==== SUPPLIED TEXT ====
A big hit, for taste and nutrition

If your kid likes a vegetable, serve it.

It’s the second rule of parenting, right after “Never wake a sleeping baby.”

I love vegetables, but beets never made the list of my favorites. However, when your kid declares that beets are delicious and is excited when they’re on the school lunch menu, it’s time to give them another try.

I did the diced and steamed version, like they serve at school. The kid ate them up. The adults, not so thrilled.

IMG_0360I did beet slaw, similar to carrottes râpées often served in restaurants and at school, though I dressed it with vinegar and oil rather than mayonnaise. It was OK, but very…beety.

So colorful!

I decided to try something else. We often have a very American kind of chopped salad, which my kid and I love but not my husband. Like many people here, he has an aversion to raw vegetables. To him (and judging by restaurant menus, he isn’t alone), a salad is a bowl of lettuce. You can garnish it with slices of dried duck breast, goose gizzards, foie gras, ham, hard sausage and/or bacon chunks, but DO NOT add other raw vegetables! Maybe a wedge or two of tomato. A thin slice of cucumber, peeled and seeded, might pass, or, more likely, be shoved to the side of the plate like a limp leaf of parsley.
==== RECORD EXTRACTS ====
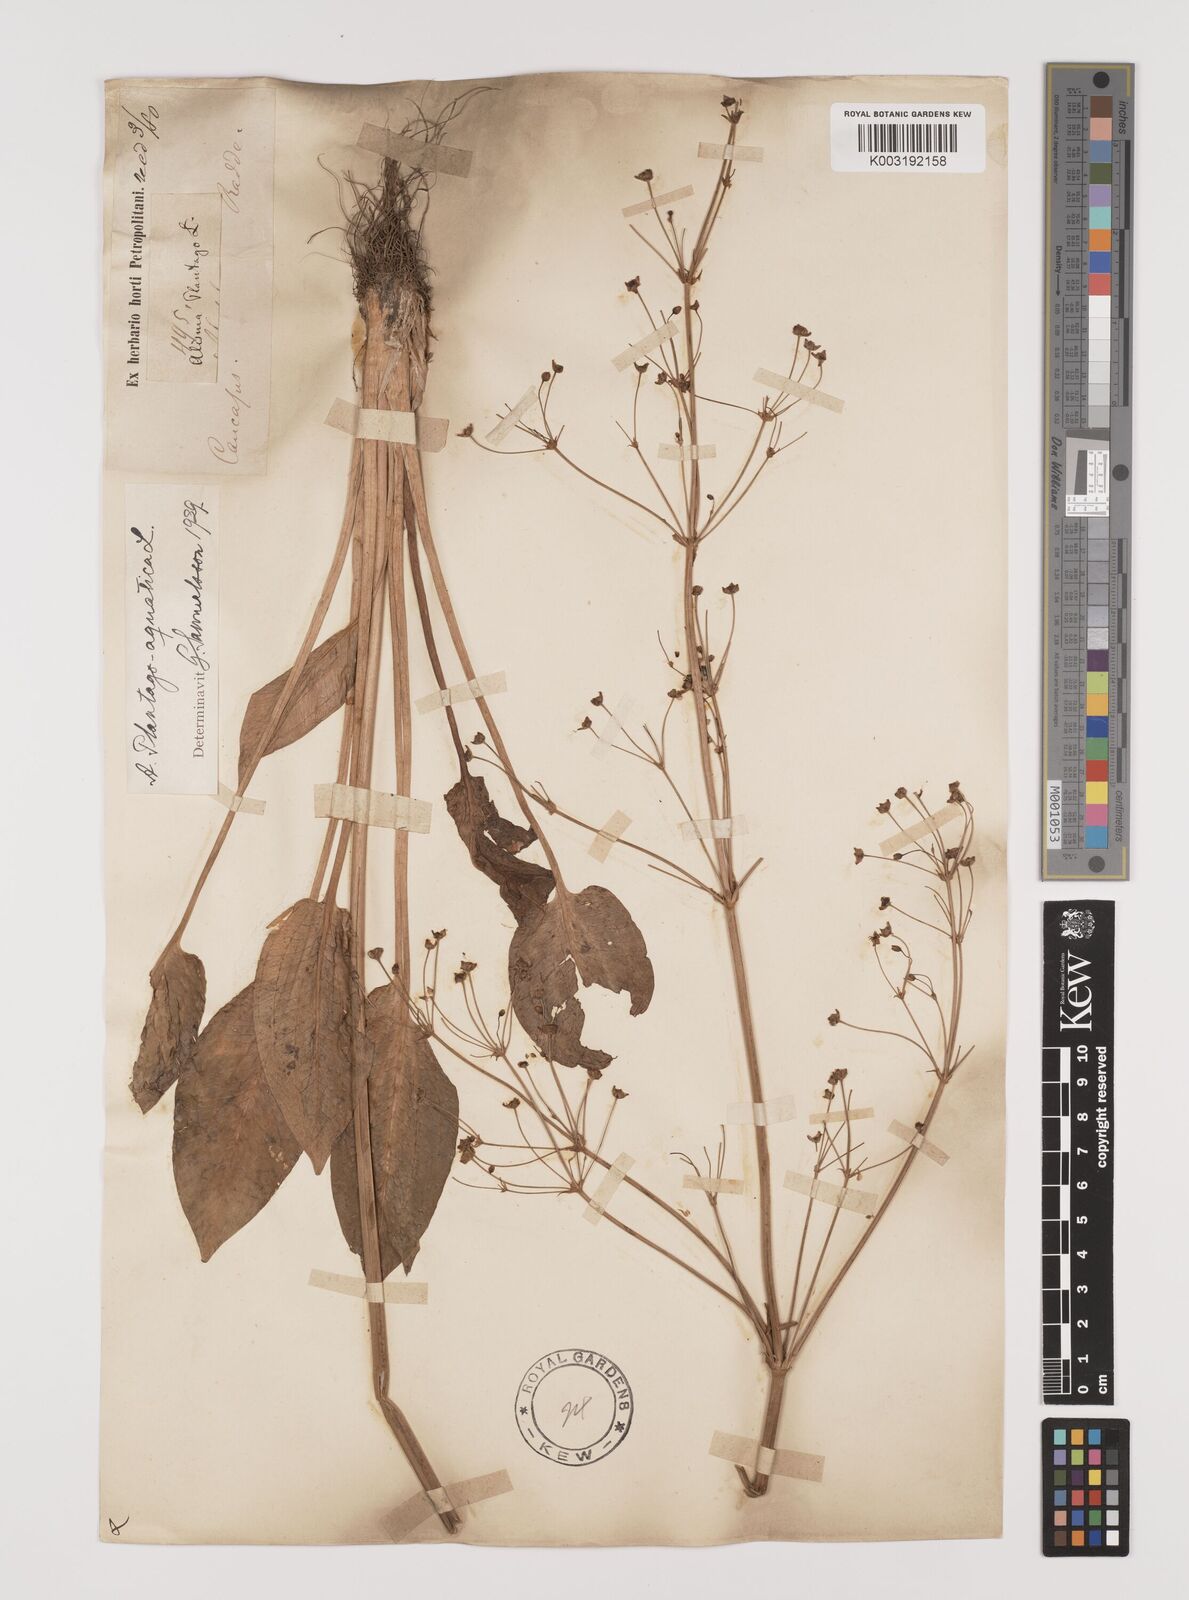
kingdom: Plantae
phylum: Tracheophyta
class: Liliopsida
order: Alismatales
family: Alismataceae
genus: Alisma
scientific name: Alisma plantago-aquatica
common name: Water-plantain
====
## [CHECK YOUR UNDERSTANDING]
- a) Answer these questions about the beet piece:
(i) Which rule comes before "If your kid likes a vegetable, serve it"?
(ii) What did the writer dress the beet slaw with instead of mayonnaise?
(iii) Which raw vegetable might pass if served as a thin slice, peeled and seeded?
- b) Please explain, in one to three sentences, why the writer of the beet piece decided to give beets another try.

## [TASK RESPONSES]
- a)
(i) "Never wake a sleeping baby."
(ii) Vinegar and oil.
(iii) Cucumber.

- b) Beets had never been among the writer's favorites, but the writer's kid declared them delicious and was excited when they were on the school lunch menu.